The find function iterates over an array, collection, map, or object in the same way that foreach does. The callback function though is a predicate that should evaluate to true or false. Iteration will stop when the first match is found, that is when the predicate returns true, and that value will be returned. Here are a couple examples to illustrate its usage.

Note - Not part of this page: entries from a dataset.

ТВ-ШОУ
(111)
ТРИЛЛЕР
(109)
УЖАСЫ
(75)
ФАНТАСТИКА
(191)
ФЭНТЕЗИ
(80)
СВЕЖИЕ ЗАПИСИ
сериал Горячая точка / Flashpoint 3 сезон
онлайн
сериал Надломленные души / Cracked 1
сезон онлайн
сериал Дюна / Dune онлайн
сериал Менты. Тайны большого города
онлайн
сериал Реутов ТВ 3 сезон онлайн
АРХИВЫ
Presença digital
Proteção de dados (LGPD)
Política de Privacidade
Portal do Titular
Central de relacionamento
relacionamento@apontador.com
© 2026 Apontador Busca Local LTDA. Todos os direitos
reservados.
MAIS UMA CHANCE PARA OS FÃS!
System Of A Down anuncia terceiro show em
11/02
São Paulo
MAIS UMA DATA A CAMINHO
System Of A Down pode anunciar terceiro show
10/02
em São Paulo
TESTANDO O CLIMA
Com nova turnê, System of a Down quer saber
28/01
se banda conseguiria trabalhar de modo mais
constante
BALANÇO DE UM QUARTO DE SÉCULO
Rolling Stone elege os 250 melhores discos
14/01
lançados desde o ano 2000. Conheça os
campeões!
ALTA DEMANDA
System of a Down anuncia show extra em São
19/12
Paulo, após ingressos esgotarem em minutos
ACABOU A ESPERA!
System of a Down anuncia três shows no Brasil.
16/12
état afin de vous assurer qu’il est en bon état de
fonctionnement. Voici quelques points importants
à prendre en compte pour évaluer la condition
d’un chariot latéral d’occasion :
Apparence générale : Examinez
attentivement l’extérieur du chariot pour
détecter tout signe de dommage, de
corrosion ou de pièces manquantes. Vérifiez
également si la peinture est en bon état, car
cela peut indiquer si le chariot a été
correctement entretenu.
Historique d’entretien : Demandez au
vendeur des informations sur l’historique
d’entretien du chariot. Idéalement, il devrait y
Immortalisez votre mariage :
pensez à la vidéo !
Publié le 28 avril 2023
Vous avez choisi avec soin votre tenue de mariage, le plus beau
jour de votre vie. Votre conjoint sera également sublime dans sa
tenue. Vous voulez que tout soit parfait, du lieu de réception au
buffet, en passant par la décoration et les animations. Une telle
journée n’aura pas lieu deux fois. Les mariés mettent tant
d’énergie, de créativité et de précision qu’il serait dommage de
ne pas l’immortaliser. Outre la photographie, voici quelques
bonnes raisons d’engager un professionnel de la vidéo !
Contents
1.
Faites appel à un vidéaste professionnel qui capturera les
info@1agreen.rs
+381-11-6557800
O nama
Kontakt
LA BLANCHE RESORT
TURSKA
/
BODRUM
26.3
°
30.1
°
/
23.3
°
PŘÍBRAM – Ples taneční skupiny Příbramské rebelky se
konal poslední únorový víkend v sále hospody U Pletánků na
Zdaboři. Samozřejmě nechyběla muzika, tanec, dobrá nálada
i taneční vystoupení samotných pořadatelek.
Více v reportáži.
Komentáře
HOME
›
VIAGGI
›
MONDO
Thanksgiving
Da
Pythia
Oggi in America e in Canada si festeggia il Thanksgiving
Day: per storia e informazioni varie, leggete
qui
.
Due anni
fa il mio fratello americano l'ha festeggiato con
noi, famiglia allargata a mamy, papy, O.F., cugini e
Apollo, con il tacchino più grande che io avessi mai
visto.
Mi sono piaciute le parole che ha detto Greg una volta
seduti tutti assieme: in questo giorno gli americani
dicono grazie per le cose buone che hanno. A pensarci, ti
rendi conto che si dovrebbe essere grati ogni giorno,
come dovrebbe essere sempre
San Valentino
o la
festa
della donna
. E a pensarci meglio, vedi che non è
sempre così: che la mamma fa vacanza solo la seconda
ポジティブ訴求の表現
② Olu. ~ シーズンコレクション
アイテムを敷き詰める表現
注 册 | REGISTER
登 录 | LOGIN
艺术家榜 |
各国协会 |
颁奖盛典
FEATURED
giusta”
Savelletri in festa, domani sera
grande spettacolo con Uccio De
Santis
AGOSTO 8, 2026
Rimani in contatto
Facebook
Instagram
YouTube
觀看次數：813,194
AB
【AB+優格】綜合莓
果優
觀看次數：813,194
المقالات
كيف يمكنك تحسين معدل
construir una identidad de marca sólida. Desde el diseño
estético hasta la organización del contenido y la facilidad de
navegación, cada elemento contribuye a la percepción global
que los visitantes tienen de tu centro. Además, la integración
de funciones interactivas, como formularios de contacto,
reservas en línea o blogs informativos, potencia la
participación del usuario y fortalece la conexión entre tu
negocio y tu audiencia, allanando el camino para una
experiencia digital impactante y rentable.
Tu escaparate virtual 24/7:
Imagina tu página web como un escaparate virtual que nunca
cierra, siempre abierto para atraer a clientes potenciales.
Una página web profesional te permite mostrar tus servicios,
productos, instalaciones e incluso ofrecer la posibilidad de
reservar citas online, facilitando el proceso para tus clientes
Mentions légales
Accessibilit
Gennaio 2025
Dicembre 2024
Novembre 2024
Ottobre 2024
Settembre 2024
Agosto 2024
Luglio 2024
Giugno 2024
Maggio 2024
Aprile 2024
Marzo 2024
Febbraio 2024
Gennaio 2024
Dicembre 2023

// Find first number less than 3
var array = [1, 2, 3]
// prints "1"
println("found: " + find(array, function(number) { number < 3; }));

// Find map entry with a value of 'TWO'
var map = new java.util.HashMap();
map.put(1, "ONE");
map.put(2, "TWO");
map.put(3, "THREE");
var match = find(map, function(key, value) { return value == 'TWO'; });
// prints "found: 2.0 --> TWO"
println("found: " + match.key + " --> " + match.value);  

When find is iterating over a generic object or map, the first match will be returned as an object with two properties - key and value. Lastly, there is a findAll function that is similar to find except that it returns all matches in a java.util.List.

These functions can be found in the RHQ git repo at rhq/etc/cli-scripts/util.js. These functions are neither part of nor distributed with the CLI; however, they may be included in a future release so that the functions would be available to any CLI script.

Auto Import Resources into Inventory

There is no way currently in RHQ through the UI to auto-import resources. You have to go to the discovery queue to explicitly select resources to import. Here is a short CLI script for auto-importing resources.

// auto_import.js
rhq.login('rhqadmin', 'rhqadmin');

var resources = findUncommittedResources();
var resourceIds = getIds(resources);
DiscoveryBoss.importResources(resourceIds);

rhq.logout();

// returns a java.util.List of Resource objects
// that have not yet been committed into inventory
function findUncommittedResources() {
    var criteria = ResourceCriteria();
    criteria.addFilterInventoryStatus(InventoryStatus.NEW);
    
    return ResourceManager.findResourcesByCriteria(criteria);
}

// returns an array of ids for a given list
// of Resource objects. Note the resources argument
// can actually be any Collection that contains
// elements having an id property.
function getIds(resources) {
    var ids = [];
    for (i = 0; i < resources.size(); i++) { 
        ids[i] = resources.get(i).id;
    }
    return ids;
}

In the function findUncommittedResources() we query for Resources objects having an inventory status of NEW. This results in a query that retrieves discovered resources that have been "registered" with the RHQ server (i.e., stored in the database) but not yet committed into inventory.

DiscoveryBoss is one of the remote EJBs exposed by the RHQ server to the CLI. It provides a handful of inventory-related operations. On line six we call DiscoveryBoss.importResources() which takes an array of resource ids.

 In a follow-up post we will use some additional CLI features to parametrize this script so that we have more control of what gets auto-imported.